La integración de los padres en las actividades escolares genera múltiples beneficios:

  • Mejora el rendimiento académico de los estudiantes.
  • Fortalece los valores y la disciplina.
  • Aumenta la autoestima y seguridad del niño.
  • Favorece la comunicación entre docentes y familias.
  • Construye una comunidad educativa más sólida y participativa.
  • Permite detectar tempranamente dificultades de aprendizaje o problemas emocionales.
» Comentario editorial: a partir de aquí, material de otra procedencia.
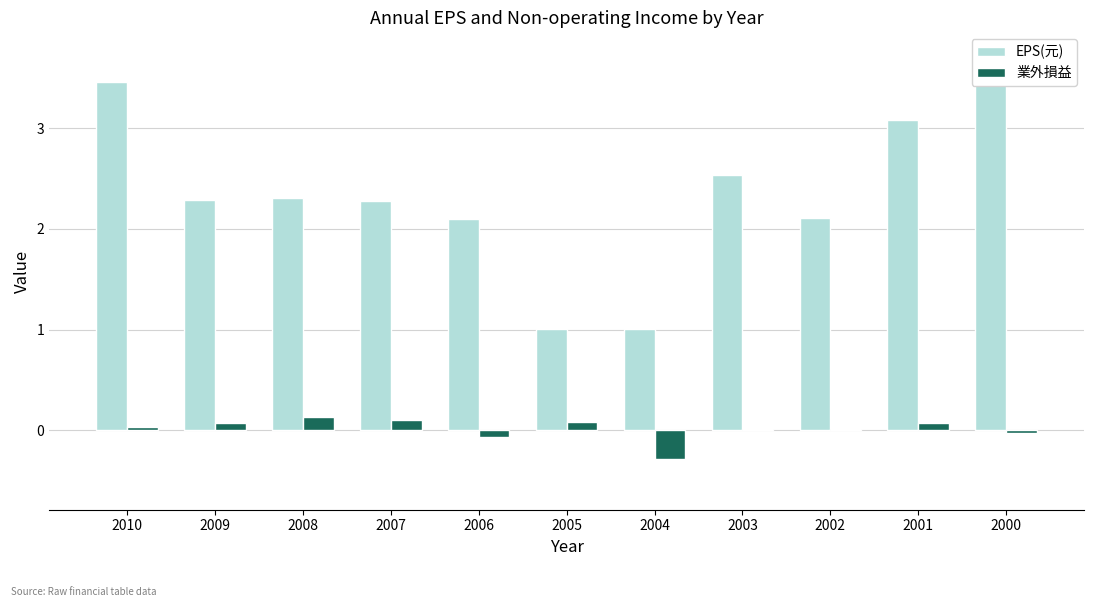

Are the bars grouped side by side (vs. stacked)?

Yes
Estos beneficios demuestran que la participación familiar no es un complemento opcional, sino un elemento esencial para una educación de calidad.

 

III. Actividades para integrar a los padres en la vida escolar

Para cumplir con su deber de fomentar la participación familiar, las escuelas pueden implementar diversas estrategias y actividades, entre ellas:

1. Escuelas para padres:

Programas formativos sobre crianza, apoyo académico en casa, educación emocional y uso responsable de la tecnología.

2. Talleres y jornadas educativas familiares:

Actividades donde padres e hijos participen juntos en proyectos de lectura, ciencia, arte o valores.

3. Reuniones participativas y no solo informativas:

Espacios de diálogo donde los padres puedan aportar ideas, expresar inquietudes y colaborar en la toma de decisiones.

4. Voluntariado escolar:

Invitar a los padres a colaborar en eventos, proyectos comunitarios, ferias educativas o actividades culturales.

5. Días de convivencia familiar:

Eventos deportivos, culturales o recreativos que fortalezcan el sentido de comunidad.

6. Participación en proyectos pedagógicos:

Integrar a los padres como invitados para compartir conocimientos profesionales, experiencias o tradiciones culturales.

7. Comunicación permanente y accesible:

Uso de reuniones periódicas, plataformas digitales y canales directos que faciliten la interacción entre escuela y familia.

8. Asociación de Padres de Familia:

La escuela debe promover la creación y fortalecimiento de una Asociación de Padres de Familia como espacio organizado de participación, colaboración y representación. Esta asociación permite a los padres involucrarse activamente en el desarrollo de proyectos educativos, apoyar iniciativas institucionales, participar en la toma de decisiones relevantes, organizar actividades comunitarias y contribuir al mejoramiento continuo de la calidad educativa. Además, fortalece el vínculo entre familia y escuela, fomentando la corresponsabilidad en la formación integral de los estudiantes.

 

IV. Hacia una cultura educativa compartida

La verdadera calidad educativa se construye cuando existe corresponsabilidad entre familia y escuela. Las instituciones educativas deben asumir el compromiso de generar una cultura participativa que reconozca a los padres como aliados fundamentales en el proceso formativo.

Fomentar la participación de las familias no debe verse como una carga adicional para la escuela, sino como una inversión en el desarrollo integral del estudiante y en el fortalecimiento de la comunidad educativa. Solo mediante esta colaboración activa se podrá lograr una educación más humana, inclusiva y transformadora.